## Source passage
►
The possibility of building a fence or wall along the entirety of the United States-Mexico border is a proposed solution to the US problem with illegal immigration, however, I believe that such an undertaking is not only physically ridiculous but would also be a negative reflection upon the United States symbolically.

1. Physically the fence/wall would need to cover 1,951 miles/3,141 km of territory including cities and deserts. A wall of this length would require an enormous amount of effort and funds to build that could be used in a much better manner.

2. There are already barriers in the zones containing the largest concentration of illegal immigration and it would be a waste to continue such a project across inhospitable terrain like the Sonoran desert which already poses a serious deterrent (50 miles of inhospitable terrain, tragically many migrants attempt to cross the border through the Sonoran desert resulting in thousands of deaths).
◄
## Explore the material
- 1) According to the border wall essay, how many miles of territory would the fence or wall need to cover?
- 2) Continue the border wall essay after its second numbered point.
The records are separate from the border wall essay.

## Input data
►
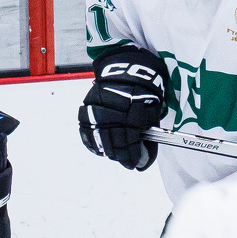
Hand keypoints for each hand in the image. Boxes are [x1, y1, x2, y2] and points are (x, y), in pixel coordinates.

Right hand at [78, 47, 169, 170]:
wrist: (126, 72)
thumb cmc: (142, 93)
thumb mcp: (151, 111)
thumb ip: (147, 135)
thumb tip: (143, 158)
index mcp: (131, 108)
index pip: (131, 140)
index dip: (134, 155)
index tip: (137, 165)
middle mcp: (112, 108)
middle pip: (114, 142)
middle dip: (122, 156)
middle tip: (127, 162)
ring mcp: (96, 108)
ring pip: (99, 139)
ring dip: (108, 151)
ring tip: (115, 156)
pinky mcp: (85, 108)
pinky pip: (86, 132)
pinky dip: (93, 143)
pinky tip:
◄
## Task responses
- 1) 1,951 miles (3,141 km)

- 2)
3. Is illegal immigration such an issue that the United States must undertake such a ridiculous feat to gain better chances at stopping it? I do not believe that the expense is justified considering the state of the economy and the massive national debt.

4. Environmentally such a fence would disturb a large natural habitat by essentially cutting it in two. If the fence is built to effectively keep people out that it would probably serve to keep many animals from crossing the border during their natural movements.

5. Finally I believe that the fence would symbolize more than just honest US attempts to halt illegal immigration. For clarification, I personally do not support illegal immigration but I think that the fence/wall would become a manifestation of American nativism and discrimination against Mexicans and even just immigrants in general. It would reflect poorly on the US if it were to build such a fence that is so ominously similar to the Berlin Wall. Although this may not be a very concrete argument against the fence I think that the connotation that the fence would create is important to consider.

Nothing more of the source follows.